━━━━━ PASSAGE DU TEXTE

Cette image du guerrier a par la suite teinté le jeu de celui qu'on s'est mis à appeler «Capitaine Courage».

Aujourd'hui, à défaut de montrer ses bagues de la Coupe Stanley, c'est cet héritage que le Finlandais veut laisser.

«J'espère que les gens se souviendront de moi comme d'un joueur qui a adoré Montréal, qui a été extrêmement fier de porter le CH et d'en être le capitaine», a soutenu Koivu, dont la conférence téléphonique, hier, était empreinte de classe et d'émotion.

«J'espère qu'ils se souviendront d'un joueur qui n'a jamais abandonné et qui donnait tout ce qu'il avait à tous les matchs.»

Il s'en est dit des choses!

Le leadership de Koivu a été remis en question à chaque passage à vide du Canadien.

Des gens au sein de l'équipe nous ont dit que le capitaine avait la fâcheuse habitude de faire passer ses messages par les autres.

On a écrit que le vestiaire du Tricolore n'était pas assez grand pour qu'il puisse cohabiter avec Alex Kovalev, une vedette qui avait plus de magnétisme que lui.

Et plusieurs ont suggéré que Koivu avait aidé à avoir la tête de certains coachs.

Ça fait beaucoup!

«Je sais que des gens de l'extérieur l'ont critiqué au fil des ans, mais dans le vestiaire, on avait la vraie vérité», a commenté Maxim Lapierre.

«Saku est un gars qui y a tout le temps mis l'effort et qui a prêché par l'exemple. Il a donné tout ce qu'il avait à donner.»

Rester soi-même

De toutes les critiques, c'est celle blâmant Koivu de ne pas avoir appris le français qui a le plus porté.

«J'aurais aimé parler couramment français, a plaidé Koivu. Je comprenais les raisons pour lesquelles on aurait voulu que je le parle. Mais le fait est qu'à Montréal, j'étais d'abord et avant tout un joueur de hockey.

«Au bout du compte, je n'ai pas pris ces critiques de façon personnelle.»

Koivu n'a pas cherché à plaire. Il a voulu être honnête envers lui-même. Et c'est le conseil qu'il veut prodiguer au futur capitaine du Tricolore.

«Il devra rester lui-même et ne pas se cacher derrière une façade, car les gens vont vite s'en rendre compte», a dit le centre de 34 ans.

Effort individuel, résultat collectif

Après 13 saisons dans l'uniforme tricolore, dont neuf à titre de capitaine, les bons souvenirs sont nombreux.

Le nouveau porte-couleurs des Ducks s'attend à en vive un autre lorsqu'il reviendra à Montréal pour la première fois dans un nouvel uniforme.

«J'espère que lors de ce match, la foule démontrera du respect pour ce que j'ai donné au Canadien durant toutes ces années», a-t-il indiqué.

Saku Koivu a eu ses torts, et il n'aura peut-être pas été ce dont les fans avaient rêvé.

Mais il serait injuste de le rendre responsable des misères que connaît le CH depuis 15 ans.

Car si l'effort est individuel, le résultat, lui, est collectif.

━━━━━━━━━━
━━━━━ DONNÉES AFFICHÉES

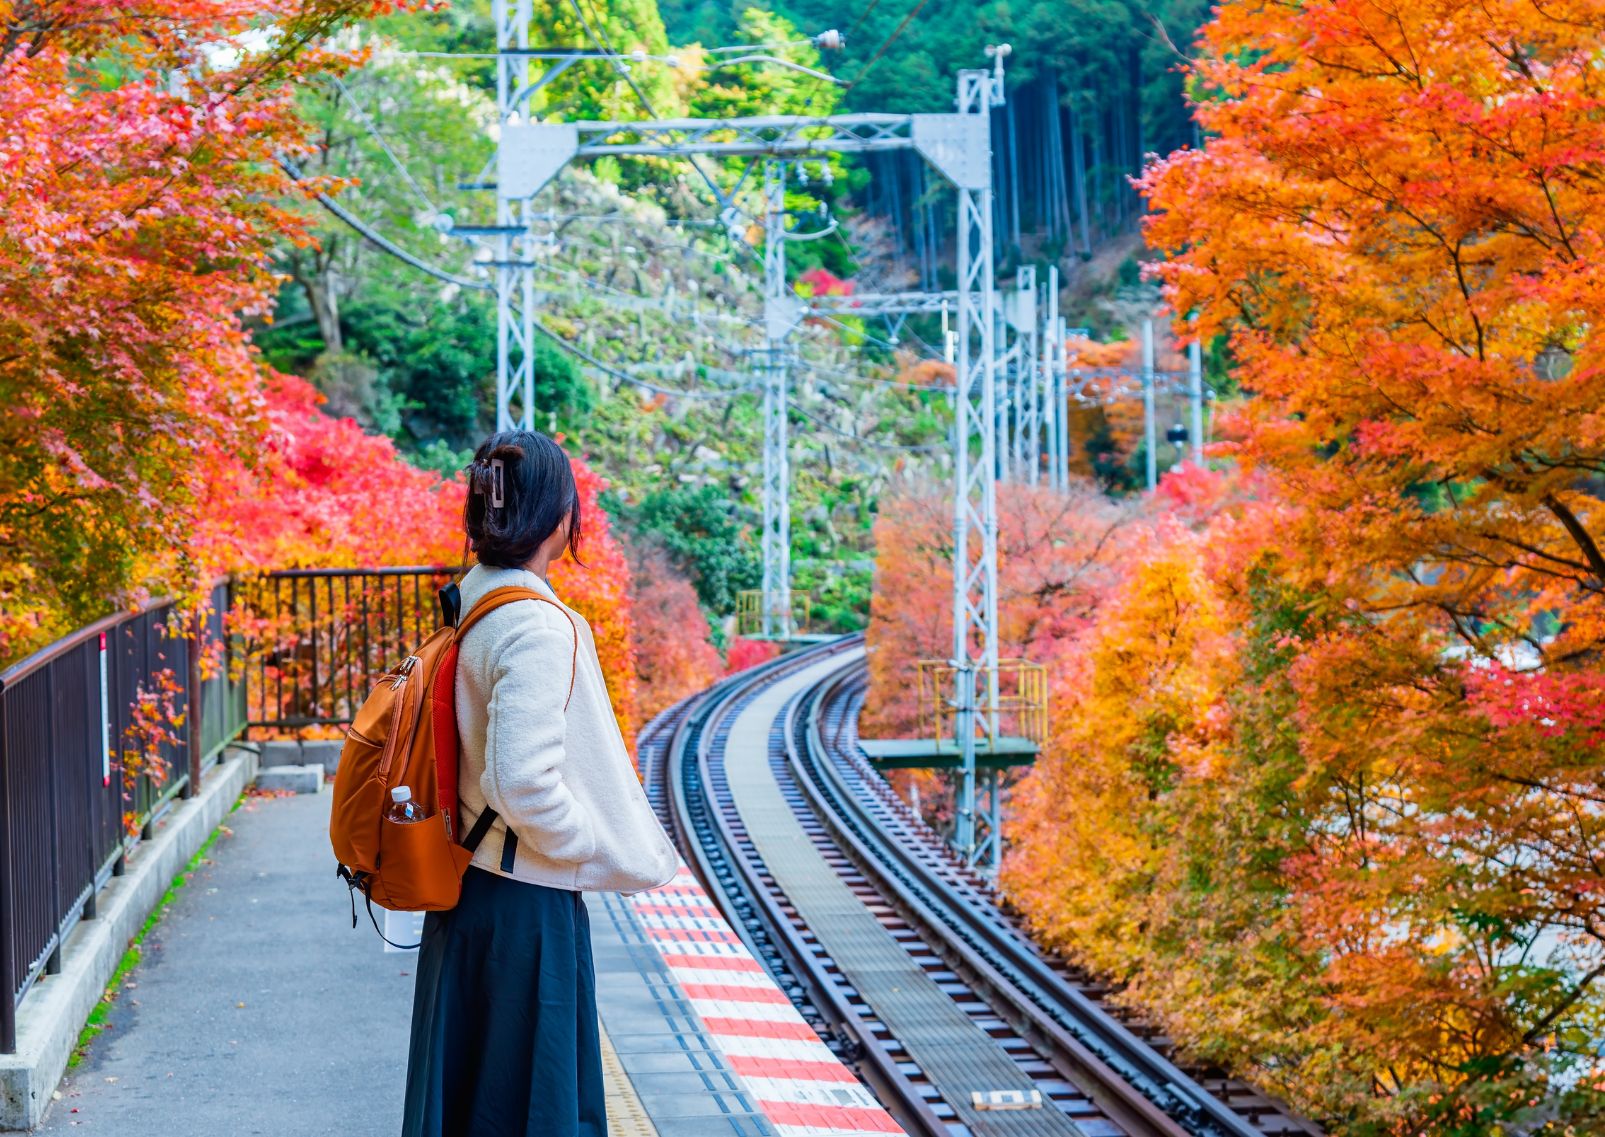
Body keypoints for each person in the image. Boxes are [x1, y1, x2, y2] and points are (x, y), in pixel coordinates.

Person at [403, 429, 680, 1137]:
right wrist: (581, 840)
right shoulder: (535, 625)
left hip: (469, 892)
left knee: (470, 1103)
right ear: (560, 518)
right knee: (534, 1105)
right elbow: (521, 779)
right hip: (524, 904)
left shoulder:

━━━━━━━━━━

● TRAVAIL DEMANDÉ
[1] D'après le passage, combien de saisons Koivu a-t-il disputées dans l'uniforme tricolore, et combien d'entre elles à titre de capitaine ?
[2] Reproduisez fidèlement un extrait du passage, en commençant par « Koivu n'a pas » et en allant jusqu'à « souvenirs sont nombreux. » inclus.
Les lignes de données n'interviennent en rien dans ce travail.

● RÉPONSES PAR CONSIGNE
[1] Treize saisons, dont neuf à titre de capitaine.

[2]
Koivu n'a pas cherché à plaire. Il a voulu être honnête envers lui-même. Et c'est le conseil qu'il veut prodiguer au futur capitaine du Tricolore.

«Il devra rester lui-même et ne pas se cacher derrière une façade, car les gens vont vite s'en rendre compte», a dit le centre de 34 ans.

Effort individuel, résultat collectif

Après 13 saisons dans l'uniforme tricolore, dont neuf à titre de capitaine, les bons souvenirs sont nombreux.